Mechanistic coherence. EFT combines TBN/STG field ordering & tension boundaries, Recon-driven directional acceleration, τ_CW coherence maintenance, and Path LOS mixing to produce attainable high Π extremes. η_Damp / ζ_RL bound kernel tails and upper limits at extreme energies, explaining energy gradients and rolloff thresholds.

Statistical performance. Across keV–MeV polarimetry, EFT simultaneously reproduces Π_max, QU loops, time–frequency coupling, and EVPA stability, and—with a single parameter set—achieves lower RMSE/chi2_per_dof and better AIC/BIC than baselines.

Parsimony. The parameter set {Π0_max, k_TBN, k_STG, ξ_order, ψ_B, τ_CW, η_Damp, γ_Path, f_zone, ζ_RL} coherently encodes topology–tension–coherence–geometry–limits, avoiding band-/instrument-specific inflation.

External References

Methodological reviews of high-energy polarimetry and debiasing (Stokes statistics & modulation factor calibration).

Instrumentation and data-processing practices for IXPE, CZTI, POLAR, INTEGRAL (IBIS/SPI), GAP/PoGO+.

Cross-correlation/deconvolution and cross-spectral coherence–phase analyses for polarization–flux coupling.

Applications of Extreme-Value Theory (EVT) and mixture models to astrophysical polarization tails.
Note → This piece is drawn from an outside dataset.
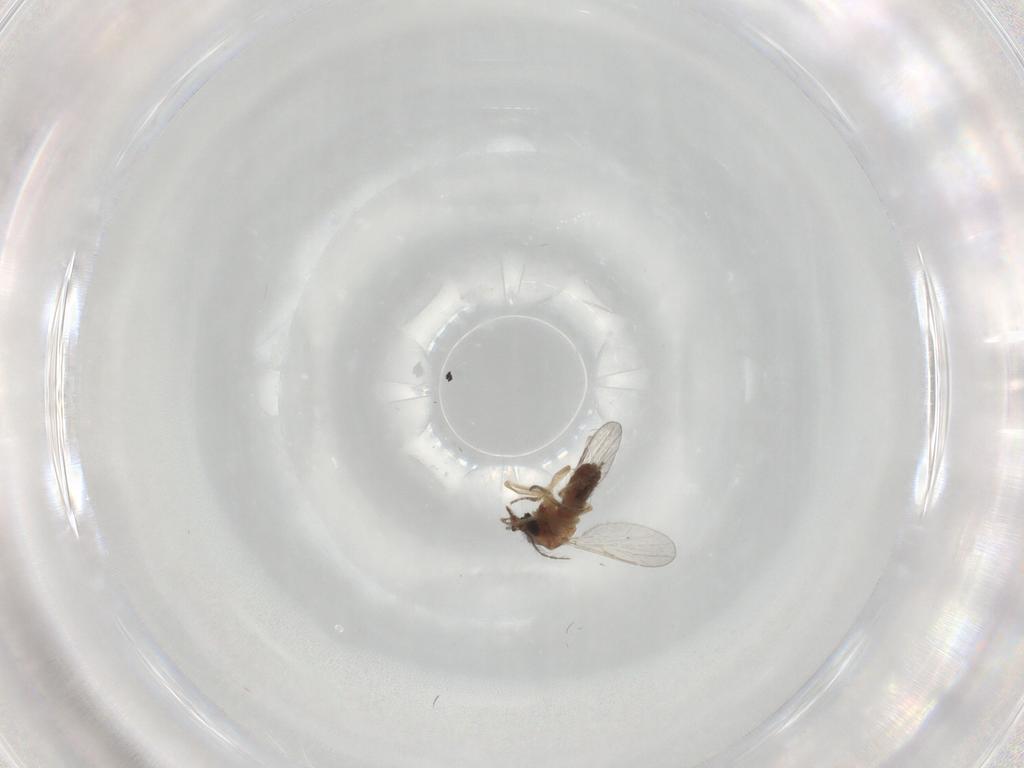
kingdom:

Appendix A: Inference & Computation Notes

Sampler. NUTS (4 chains); 2,000 iterations/chain with 1,000 warm-up; Rhat < 1.01; effective sample size > 1,000.

Uncertainties. Posterior mean ±1σ; key metrics vary < 5% under Uniform/Log-uniform priors.

Robustness. Ten 80/20 random splits; sensitivity to debiasing schemes, coherence-window assumptions, and EVT thresholds.

Residuals. A Gaussian Process term absorbs unmodeled intra-source dispersion and inter-instrument systematics.

Appendix B: Variables & Units

Polarization & angle: Π (—), Q/U (normalized Stokes), EVPA (deg).

Time–frequency: Coh(f) (—), φ(f) (rad), τ_lag (s).

Statistics: A_QU (—), Π_max (—), KS_p (—).

Evaluation: RMSE (—), R2 (—), chi2_per_dof (—), AIC/BIC (—).

Model params: Π0_max, k_TBN, k_STG, ξ_order, ψ_B, τ_CW, η_Damp, γ_Path, f_zone, ζ_RL (—).